Pudge told the story of the breakout and their trip across the border. He described in detail everything that happened right up to him getting shot. He described falling down into the tree line and hearing Anthony go into a rage. He described the noises that came next as Anthony took out his anger on the gang leader and the poor driver.
The story continued as Pudge described the sounds of Anthony digging through the brush looking for his body and then the sounds of the two gang members being tossed into the same brush.
The last thing he remembered was the sound of the van firing up and driving away.
That was when he blacked out. When he woke up he crawled up the hill and made it to a nearby farmhouse. There he told a story about being hijacked on the highway while trying to make it home.
The farmers gave him enough antibiotics to make it away from their farm. They didn't trust him but word hadn't made it yet that there was a jail-break just across the border.

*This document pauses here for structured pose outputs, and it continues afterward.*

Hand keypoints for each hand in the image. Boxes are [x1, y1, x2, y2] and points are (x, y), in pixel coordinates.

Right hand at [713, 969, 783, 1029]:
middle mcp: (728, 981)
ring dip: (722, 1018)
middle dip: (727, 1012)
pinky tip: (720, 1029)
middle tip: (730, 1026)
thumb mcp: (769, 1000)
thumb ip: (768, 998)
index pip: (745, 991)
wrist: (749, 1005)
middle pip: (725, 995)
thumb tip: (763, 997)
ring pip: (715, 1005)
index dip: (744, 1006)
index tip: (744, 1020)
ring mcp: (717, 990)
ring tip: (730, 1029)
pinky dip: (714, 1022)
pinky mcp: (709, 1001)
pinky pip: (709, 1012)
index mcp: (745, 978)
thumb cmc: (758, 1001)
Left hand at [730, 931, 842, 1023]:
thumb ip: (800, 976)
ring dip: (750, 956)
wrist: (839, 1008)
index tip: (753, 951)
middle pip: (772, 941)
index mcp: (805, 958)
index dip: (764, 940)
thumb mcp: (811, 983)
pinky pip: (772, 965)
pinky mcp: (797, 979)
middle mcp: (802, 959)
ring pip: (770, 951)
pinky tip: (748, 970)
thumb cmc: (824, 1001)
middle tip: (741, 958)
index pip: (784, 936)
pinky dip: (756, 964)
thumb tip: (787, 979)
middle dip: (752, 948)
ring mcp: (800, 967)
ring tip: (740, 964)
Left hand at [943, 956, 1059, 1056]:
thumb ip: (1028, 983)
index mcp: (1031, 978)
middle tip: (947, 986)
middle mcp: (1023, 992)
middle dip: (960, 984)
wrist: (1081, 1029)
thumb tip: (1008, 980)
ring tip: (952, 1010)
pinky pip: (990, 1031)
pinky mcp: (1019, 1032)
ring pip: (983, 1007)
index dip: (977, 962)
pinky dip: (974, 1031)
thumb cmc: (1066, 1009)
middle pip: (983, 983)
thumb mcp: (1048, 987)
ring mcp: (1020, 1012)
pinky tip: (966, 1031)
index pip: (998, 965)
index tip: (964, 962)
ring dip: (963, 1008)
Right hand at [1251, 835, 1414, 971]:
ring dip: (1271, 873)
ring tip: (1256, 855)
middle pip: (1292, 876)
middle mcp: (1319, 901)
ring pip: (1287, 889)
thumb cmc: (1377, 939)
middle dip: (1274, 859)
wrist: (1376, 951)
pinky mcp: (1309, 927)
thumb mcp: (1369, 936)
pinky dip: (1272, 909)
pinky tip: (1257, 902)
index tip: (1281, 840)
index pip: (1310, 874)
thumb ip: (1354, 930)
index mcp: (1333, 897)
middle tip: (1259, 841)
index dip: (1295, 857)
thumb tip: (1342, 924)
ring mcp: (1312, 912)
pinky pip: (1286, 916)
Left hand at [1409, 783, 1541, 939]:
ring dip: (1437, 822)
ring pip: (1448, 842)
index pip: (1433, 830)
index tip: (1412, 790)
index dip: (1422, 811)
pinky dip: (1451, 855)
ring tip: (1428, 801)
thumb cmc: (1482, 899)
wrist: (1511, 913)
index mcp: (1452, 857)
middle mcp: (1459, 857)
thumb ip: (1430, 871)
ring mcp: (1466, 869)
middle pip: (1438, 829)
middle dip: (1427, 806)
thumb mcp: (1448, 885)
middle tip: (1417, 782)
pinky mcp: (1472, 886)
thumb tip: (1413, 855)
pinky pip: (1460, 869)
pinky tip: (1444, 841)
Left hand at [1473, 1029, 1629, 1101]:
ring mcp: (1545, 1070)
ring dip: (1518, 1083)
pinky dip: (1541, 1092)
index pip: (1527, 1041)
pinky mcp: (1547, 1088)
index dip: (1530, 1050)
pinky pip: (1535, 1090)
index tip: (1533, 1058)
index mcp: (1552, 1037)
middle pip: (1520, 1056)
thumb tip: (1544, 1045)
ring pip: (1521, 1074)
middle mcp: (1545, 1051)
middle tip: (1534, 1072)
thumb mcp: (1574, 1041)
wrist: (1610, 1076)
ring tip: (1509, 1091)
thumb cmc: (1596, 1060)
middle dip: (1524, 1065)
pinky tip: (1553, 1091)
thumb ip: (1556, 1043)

The rest of the story was about him stealing horses or hitchhiking across Kansas and Colorado to finally make it home.
He expected the warehouse to be empty when he got here. He was certain his boss thought he was dead. Honestly, he expected to die multiple times on the trip. It was a sheer stubborn determination that forced him to get up each day and keep walking.
With the story over Elrod sighed and took a sip of his cooling coffee. He grimaced at the cold bitter taste and put it back down. "Any longer and you would have died. The 22 slug got slowed down by that fat ass stomach of yours and lodged in your liver. You should live if you don't stress it. You are not coming with us. So you don't know where the boss is either."

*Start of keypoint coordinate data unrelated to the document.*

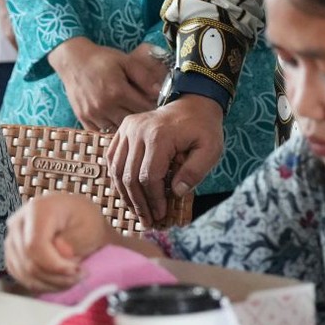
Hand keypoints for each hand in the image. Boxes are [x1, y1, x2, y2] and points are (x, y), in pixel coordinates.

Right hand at [4, 193, 114, 291]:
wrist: (78, 217)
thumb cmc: (86, 220)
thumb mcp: (91, 227)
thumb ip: (75, 240)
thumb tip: (60, 252)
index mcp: (38, 209)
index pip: (35, 245)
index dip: (54, 265)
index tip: (76, 270)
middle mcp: (18, 221)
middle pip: (27, 262)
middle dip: (55, 277)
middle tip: (79, 277)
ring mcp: (12, 237)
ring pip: (22, 272)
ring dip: (49, 283)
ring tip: (72, 279)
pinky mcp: (12, 252)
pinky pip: (20, 275)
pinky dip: (40, 283)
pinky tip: (59, 280)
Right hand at [49, 39, 162, 134]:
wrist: (73, 61)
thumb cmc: (102, 59)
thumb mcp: (126, 61)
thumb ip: (144, 76)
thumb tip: (161, 92)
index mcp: (117, 91)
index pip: (144, 108)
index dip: (154, 108)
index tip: (159, 106)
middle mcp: (104, 106)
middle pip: (131, 121)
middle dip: (141, 118)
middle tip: (148, 114)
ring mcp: (92, 114)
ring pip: (117, 129)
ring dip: (126, 125)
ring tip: (133, 117)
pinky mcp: (83, 119)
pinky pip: (101, 132)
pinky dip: (110, 128)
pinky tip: (116, 119)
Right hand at [107, 94, 224, 225]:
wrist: (194, 102)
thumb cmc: (203, 128)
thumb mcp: (211, 149)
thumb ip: (196, 171)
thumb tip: (176, 193)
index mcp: (159, 135)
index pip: (149, 176)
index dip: (154, 200)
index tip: (161, 215)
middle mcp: (138, 131)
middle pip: (130, 176)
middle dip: (139, 203)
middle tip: (148, 221)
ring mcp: (127, 129)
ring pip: (117, 170)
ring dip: (126, 195)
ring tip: (138, 212)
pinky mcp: (122, 130)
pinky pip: (113, 159)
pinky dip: (118, 179)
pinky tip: (128, 194)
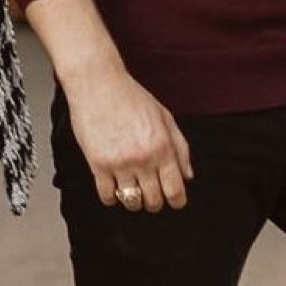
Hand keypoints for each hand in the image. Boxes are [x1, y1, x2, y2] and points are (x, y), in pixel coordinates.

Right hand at [64, 60, 192, 211]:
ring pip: (131, 201)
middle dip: (155, 201)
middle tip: (151, 194)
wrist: (98, 84)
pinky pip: (107, 195)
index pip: (175, 189)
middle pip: (154, 200)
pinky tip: (113, 188)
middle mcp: (143, 158)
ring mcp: (120, 163)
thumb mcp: (165, 117)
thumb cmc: (130, 96)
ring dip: (133, 201)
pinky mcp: (98, 164)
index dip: (177, 201)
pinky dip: (111, 197)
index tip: (174, 201)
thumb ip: (180, 148)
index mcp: (162, 147)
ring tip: (131, 190)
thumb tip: (187, 175)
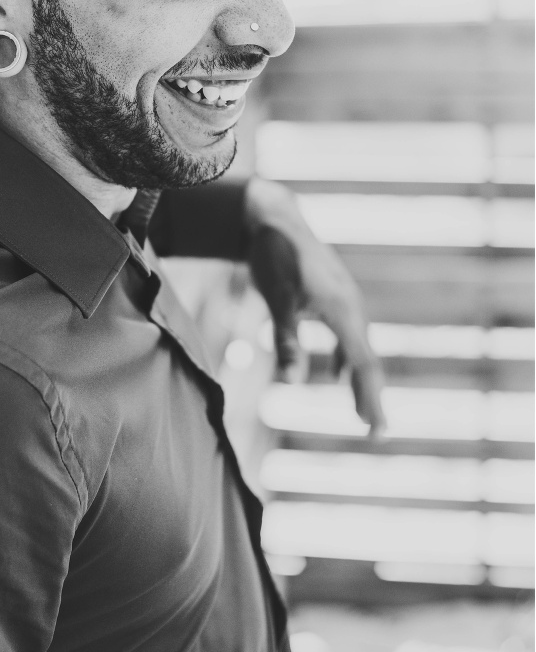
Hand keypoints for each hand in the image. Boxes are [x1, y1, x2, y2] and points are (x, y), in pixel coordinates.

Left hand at [245, 177, 385, 437]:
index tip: (376, 431)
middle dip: (370, 395)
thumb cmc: (275, 258)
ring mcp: (343, 300)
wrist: (274, 219)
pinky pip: (345, 335)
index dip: (370, 398)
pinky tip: (337, 375)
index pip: (363, 364)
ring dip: (359, 380)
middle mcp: (351, 306)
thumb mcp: (277, 300)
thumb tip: (290, 383)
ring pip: (357, 348)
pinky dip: (344, 359)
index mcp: (343, 310)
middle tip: (375, 432)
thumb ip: (285, 341)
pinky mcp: (331, 296)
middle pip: (365, 359)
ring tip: (361, 412)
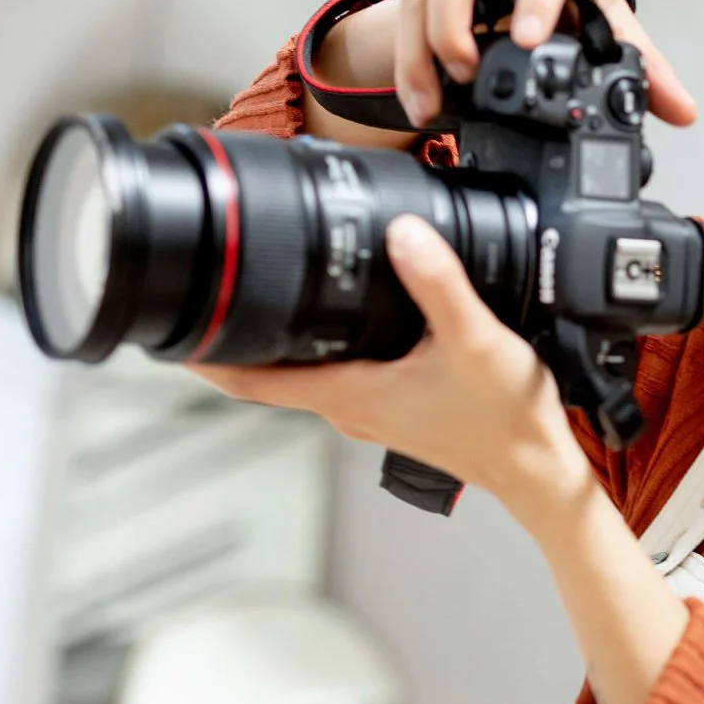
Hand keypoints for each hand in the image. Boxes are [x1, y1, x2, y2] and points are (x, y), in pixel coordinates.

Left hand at [192, 216, 596, 532]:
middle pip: (264, 371)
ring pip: (302, 372)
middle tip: (207, 288)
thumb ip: (439, 283)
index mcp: (349, 393)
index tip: (164, 325)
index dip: (198, 353)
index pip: (247, 379)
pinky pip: (338, 373)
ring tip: (265, 291)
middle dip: (232, 333)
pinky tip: (347, 318)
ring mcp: (368, 411)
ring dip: (279, 338)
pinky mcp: (392, 408)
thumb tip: (401, 232)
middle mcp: (348, 407)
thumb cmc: (506, 422)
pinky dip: (323, 346)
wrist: (538, 470)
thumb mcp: (477, 341)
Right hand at [390, 0, 698, 129]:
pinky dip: (410, 66)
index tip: (529, 38)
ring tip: (443, 97)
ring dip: (428, 46)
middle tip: (470, 70)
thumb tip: (684, 111)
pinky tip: (423, 106)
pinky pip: (405, 19)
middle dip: (459, 19)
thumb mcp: (607, 26)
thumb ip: (645, 68)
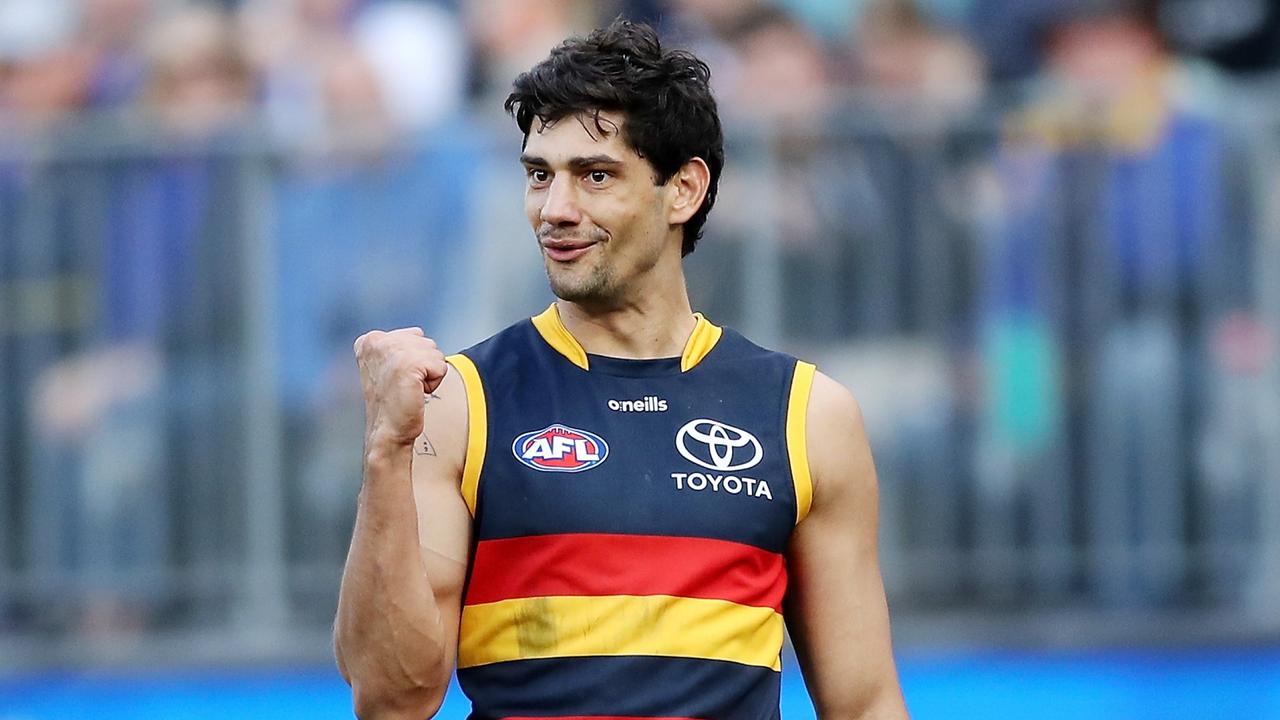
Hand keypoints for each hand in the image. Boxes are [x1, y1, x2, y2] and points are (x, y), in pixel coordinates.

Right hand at [354, 328, 447, 449]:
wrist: (388, 431)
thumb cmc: (392, 402)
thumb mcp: (388, 365)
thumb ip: (400, 345)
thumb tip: (417, 333)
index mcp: (369, 340)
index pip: (415, 335)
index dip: (414, 359)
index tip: (396, 378)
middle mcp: (377, 340)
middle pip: (427, 342)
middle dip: (423, 365)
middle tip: (404, 385)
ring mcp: (392, 350)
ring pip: (435, 353)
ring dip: (429, 374)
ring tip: (409, 389)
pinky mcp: (409, 364)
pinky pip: (440, 366)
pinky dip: (434, 382)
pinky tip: (416, 392)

They looked at each other. The fact that he was missing was more of a problem than him being dead. Money could be made again elsewhere, but Anthony knew everything. If he was captured, it put them all at risk. Elrod knew this, hell everyone knew it but they didn't have the balls to admit it.

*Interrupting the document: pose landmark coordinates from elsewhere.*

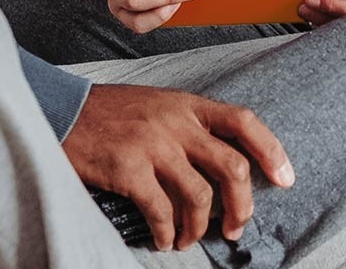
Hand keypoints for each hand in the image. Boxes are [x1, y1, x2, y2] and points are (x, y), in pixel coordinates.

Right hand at [62, 84, 295, 249]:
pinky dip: (168, 233)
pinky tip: (164, 240)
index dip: (272, 150)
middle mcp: (175, 123)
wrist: (59, 111)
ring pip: (199, 195)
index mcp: (186, 105)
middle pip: (232, 167)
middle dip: (242, 205)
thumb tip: (222, 167)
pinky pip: (161, 211)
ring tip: (188, 240)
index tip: (286, 178)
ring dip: (199, 227)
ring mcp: (152, 144)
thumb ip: (188, 127)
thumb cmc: (109, 115)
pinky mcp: (127, 168)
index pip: (244, 121)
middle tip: (235, 228)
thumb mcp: (156, 106)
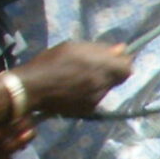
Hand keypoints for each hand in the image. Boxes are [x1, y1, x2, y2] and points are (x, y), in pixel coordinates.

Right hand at [19, 40, 133, 116]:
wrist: (32, 88)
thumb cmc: (51, 62)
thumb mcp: (74, 47)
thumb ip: (101, 49)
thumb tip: (121, 49)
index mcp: (101, 67)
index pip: (127, 68)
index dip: (122, 63)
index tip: (112, 59)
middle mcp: (102, 85)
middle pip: (117, 79)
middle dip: (110, 72)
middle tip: (93, 67)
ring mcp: (95, 100)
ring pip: (106, 89)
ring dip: (99, 83)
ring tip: (78, 78)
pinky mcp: (87, 110)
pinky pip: (95, 99)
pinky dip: (89, 93)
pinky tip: (74, 90)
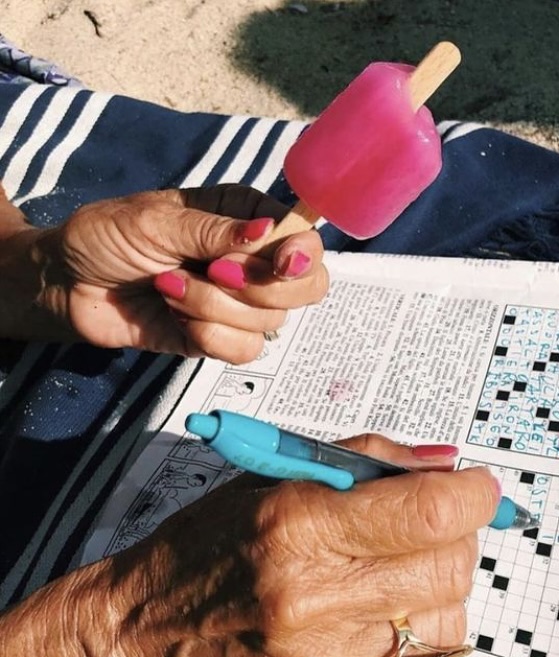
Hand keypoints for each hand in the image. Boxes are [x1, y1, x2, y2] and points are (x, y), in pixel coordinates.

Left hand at [0, 184, 327, 361]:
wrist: (67, 285)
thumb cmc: (107, 236)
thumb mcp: (157, 221)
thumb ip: (217, 230)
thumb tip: (272, 232)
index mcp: (247, 219)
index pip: (306, 239)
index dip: (303, 254)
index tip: (280, 263)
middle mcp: (252, 262)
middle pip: (307, 287)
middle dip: (260, 287)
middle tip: (213, 271)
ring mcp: (239, 304)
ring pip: (270, 322)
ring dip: (214, 307)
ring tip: (169, 287)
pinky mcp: (220, 339)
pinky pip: (244, 350)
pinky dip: (209, 336)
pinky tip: (176, 317)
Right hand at [80, 435, 498, 656]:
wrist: (149, 627)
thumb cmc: (213, 537)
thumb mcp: (277, 475)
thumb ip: (368, 459)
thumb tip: (446, 464)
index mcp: (297, 526)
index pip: (424, 515)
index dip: (471, 494)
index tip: (480, 485)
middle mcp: (311, 599)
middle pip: (447, 567)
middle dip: (459, 534)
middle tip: (433, 522)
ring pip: (446, 618)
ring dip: (441, 584)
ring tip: (399, 568)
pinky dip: (421, 630)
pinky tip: (385, 610)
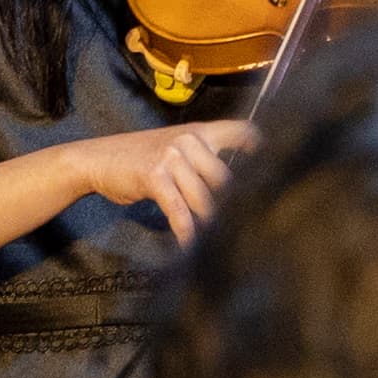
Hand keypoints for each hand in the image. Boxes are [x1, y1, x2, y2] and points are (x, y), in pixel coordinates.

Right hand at [79, 119, 249, 239]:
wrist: (99, 158)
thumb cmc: (140, 158)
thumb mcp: (174, 148)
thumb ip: (203, 161)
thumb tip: (233, 190)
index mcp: (200, 131)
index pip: (241, 131)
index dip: (263, 149)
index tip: (278, 171)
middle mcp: (190, 140)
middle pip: (227, 178)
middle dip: (235, 207)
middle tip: (245, 229)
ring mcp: (173, 157)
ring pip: (206, 199)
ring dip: (213, 226)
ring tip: (222, 245)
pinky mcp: (156, 177)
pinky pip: (180, 211)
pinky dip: (187, 233)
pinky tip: (191, 246)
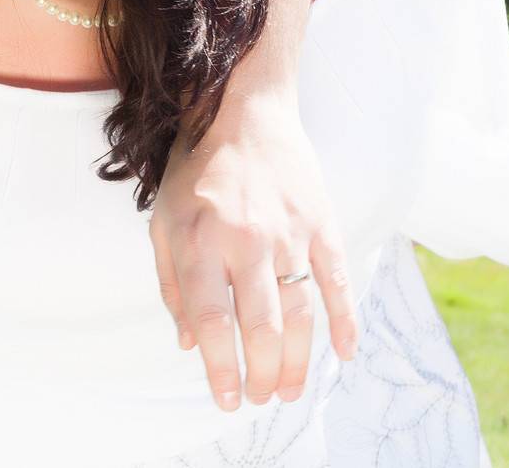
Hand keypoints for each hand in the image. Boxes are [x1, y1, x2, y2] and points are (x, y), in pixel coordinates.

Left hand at [149, 88, 356, 411]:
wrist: (244, 110)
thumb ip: (172, 285)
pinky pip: (338, 281)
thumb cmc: (196, 172)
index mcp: (200, 241)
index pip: (213, 321)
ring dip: (299, 361)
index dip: (220, 367)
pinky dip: (345, 321)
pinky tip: (345, 354)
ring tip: (291, 391)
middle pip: (261, 327)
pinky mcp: (321, 222)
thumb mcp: (163, 222)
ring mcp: (289, 232)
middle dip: (262, 374)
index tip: (226, 398)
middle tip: (261, 398)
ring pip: (300, 313)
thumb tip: (189, 343)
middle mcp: (245, 240)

Pudge coughed and took a sip of water from the glass next to him. He had refilled it twice and was still thirsty. "What do you think?"
Risky walked over around this time. He had woken up to the voices and listened quietly. Pudge may be known for many things but lying wasn't one of them. If the boss drove off alive it meant he drove off alive.
"We go find him. There are only so many places he could go." The old man rubbed his hands together to warm them up. "He would come after us and if he is captured, we have to rescue him or silence him."
The other two men looked at him. They knew it was true but they didn't want to try and turn on him. They felt a bond of brotherhood. This kind of action was meant for when you were absolutely sure you had secrets that had to be kept. And they had secrets. Anthony was better than most at resisting torture but with law and order what it was, humanitarian questioning wasn't the norm anymore.
"So what do you suggest then old man?" Elrod started to reassemble the gun. He did his best thinking when working.
"We head east. There are only so many places he could be hiding. We use the honest face of our business and go 'Bounty Hunting'. That way it looks legitimate." The old man shrugged as he leaned against a wall.
Pudge coughed as he choked down more water. "What about me?"
"You lay low here." Elrod didn't even look up. "You are going to be our ears. We will have to use the radios on this one."
Pudge knew what that meant. Normally they stayed radio silent. Radios were a luxury now that the world's cell system was down. Radio comms operated on old bandwidth and could be intercepted. It also meant that they intended to be in the field. It meant that he wanted others to know they were looking.
When a hunter went looking for weak prey they looked for the animal that didn't know they were coming. A hunter never looked for another animal out hunting, its senses were already sharpened and made keen by its own desire to eat. This signal would give the warning to anyone else who might try to take advantage of them, they were already out for a fight.